Kottayam Style Fish Curry- Easy Meen Mulakittathu Kerala Recipe

- Coconut oil- 2 tbsp
- Mustard seeds- 1 tsp
- Fenugreek seeds- 1 tsp
- Ginger, chopped- ½ tbsp
- Garlic, chopped- ½ tbsp
- Curry leaves- 10 leaves
- Kashmiri chili powder- 2 tbsp
- Turmeric powder- ⅛ tsp
- Salt- 1½ tsp
- Malabar tamarind, kudampuli - 4 slices soaked in ¼ cup warm water
- Warm water- ¾ cup
- Fish pieces- 8 pieces (Mackerel, Sardines, King fish, Pomfret)
- Fenugreek powder- ½ tsp
- Coconut oil- ½ tbsp
- Curry leaves- 10 leaves
- For better taste, make this fish curry in a claypot.
- I used King fish- Neymeen in Malayalam for making this. Other fish like Sardine (Chala), Pomfret (Avoli), Sea Bass, Sea Bream can also be used.
- For making this kudampuli- Malabar tamarind has to be used, it has a smoky flavour.
- Take 4 slices of kudampuli in a bowl, add ¼ cup warm water & let soak for 10 minutes.
- Place a claypot over medium heat.
- Add coconut oil, let the oil turn hot.
- Add mustard seeds, let splutter.
- Add fenugreek seeds, don't let fenugreek seeds turn brown- it'll taste bitter.

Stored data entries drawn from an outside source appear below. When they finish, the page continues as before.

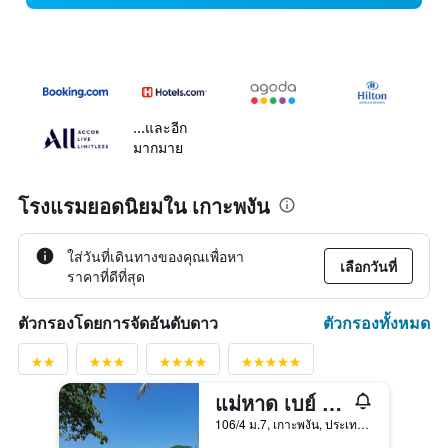
...และอีก
มากมาย
โรงแรมยอดนิยมใน เกาะพงัน
ใส่วันที่เดินทางของคุณเพื่อหา
เลือกวันที่
ราคาที่ดีที่สุด
ตัวกรองทั้งหมด
ตัวกรองโดยการจัดอันดับดาว
แม่หาด เบย์ รีสอร์ท
106/4 ม.7, เกาะพงัน, ประเทศไทย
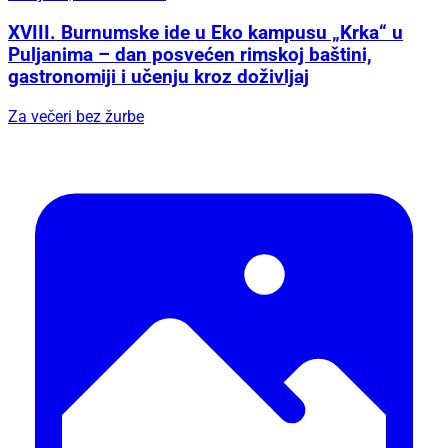
XVIII. Burnumske ide u Eko kampusu „Krka“ u
Puljanima – dan posvećen rimskoj baštini,
gastronomiji i učenju kroz doživljaj
Za večeri bez žurbe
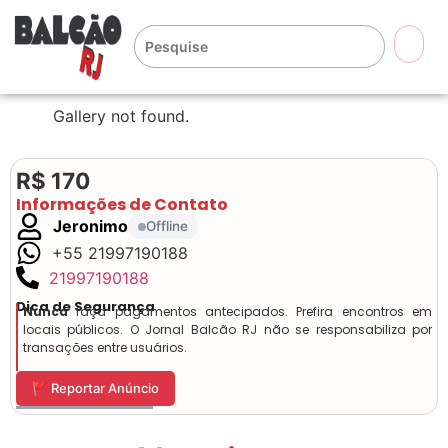
🔍
Gallery not found.
R$ 170
Informações de Contato
Jeronimo
Offline
+55 21997190188
21997190188
Dica de Segurança
Nunca
faça pagamentos antecipados. Prefira encontros em
locais públicos. O Jornal Balcão RJ não se responsabiliza por
transações entre usuários.
🚩 Reportar Anúncio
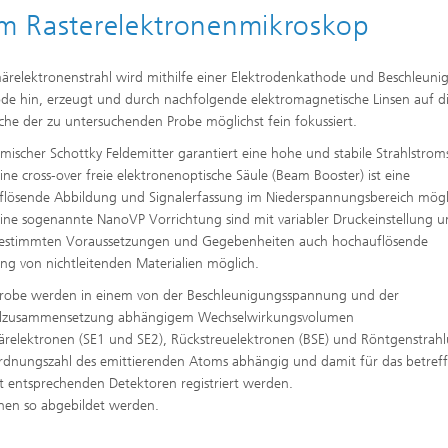
ffscreening
Infektionen – Prävention, Diagnos
nem Rasterelektronenmikroskop
Wirkstoffentwicklung
märelektronenstrahl wird mithilfe einer Elektrodenkathode und Beschleun
de hin, erzeugt und durch nachfolgende elektromagnetische Linsen auf d
che der zu untersuchenden Probe möglichst fein fokussiert.
rmischer Schottky Feldemitter garantiert eine hohe und stabile Strahlstrom
ine cross‑over freie elektronenoptische Säule (Beam Booster) ist eine
lösende Abbildung und Signalerfassung im Niederspannungsbereich mögl
ine sogenannte NanoVP Vorrichtung sind mit variabler Druckeinstellung 
bestimmten Voraussetzungen und Gegebenheiten auch hochauflösende
ng von nichtleitenden Materialien möglich.
Probe werden in einem von der Beschleunigungsspannung und der
alzusammensetzung abhängigem Wechselwirkungsvolumen
relektronen (SE1 und SE2), Rückstreuelektronen (BSE) und Röntgenstrah
 Ordnungszahl des emittierenden Atoms abhängig und damit für das betref
it entsprechenden Detektoren registriert werden.
nen so abgebildet werden.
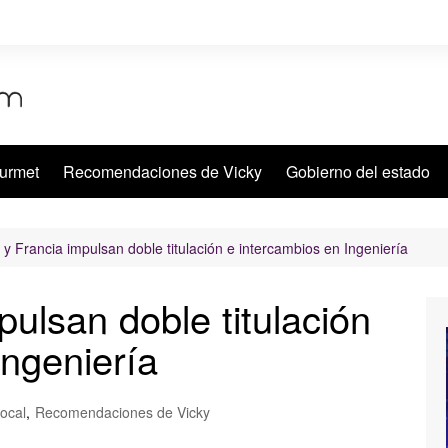
urmet
Recomendaciones de Vicky
Gobierno del estado
y Francia impulsan doble titulación e intercambios en Ingeniería
ulsan doble titulación
Ingeniería
ocal
,
Recomendaciones de Vicky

- Immediately, add chopped ginger & garlic, saute for a minute. (Don't let ginger-garlic turn brown).
- Add curry leaves, saute for a few seconds.
- Add Kashmiri chili powder & turmeric powder, combine well & cook for a minute.
- Don't let the spices burn.
- Kashmiri chili powder will impart an intense red color.
- Add the soaked kudampuli-Malabar tamarind along with the water, combine well & cook for a minute.
- Add ¾ cup warm water, let the water come to a boil.
- Add the fish pieces, I've added mackerel fish. Fish head can also be added.
- Close the claypot with a lid & let cook for 20 minutes.
- Open the lid, gently swirl the clay pan, don't combine the curry with a spoon fish will break apart.
- Towards the end, add fenugreek powder, drizzle coconut oil & curry leaves.
- Take the claypot off the heat & keep the fish curry covered for sometime, this way flavours & aroma will infuse into the fish.
- This curry tastes better & delicious the next day.
- This curry can be enjoyed with Kappa-Tapioca or Kerala matta rice.
Fried King Fish

- King fish, round cuts or use any kind of fish
- Coconut oil- ¼ cup
- Curry leaves- 2 sprigs
- Kashmiri chili powder- 2 tsp
- Chili powder- ½ tsp
- Turmeric powder- ⅛ tsp
- Ground black pepper- ½ tsp
- Salt- 1½ tsp
- Oil- ½ tbsp
- Water- 2 to 3 tbsp
- I've taken king fish- Neymeen. Any kind of fish can be used.
- To a bowl, add all the ingredients for making the marinade, add just enough water to make a smooth thick paste.
- Spread the marinade all over the fish & give it a nice Kerala massage 😛
- Let the fish rest for 15 minutes.
- Place a frying pan or cast iron skillet over medium heat.
- Add coconut oil & add curry leaves.
- Curry leaves will impart a nice aroma to the fried fish.
- Place the marinated fish in the oil & pan fry till both sides have cooked well & turn crispy & brown.
- Transfer to a plate, garnish with curry leaves.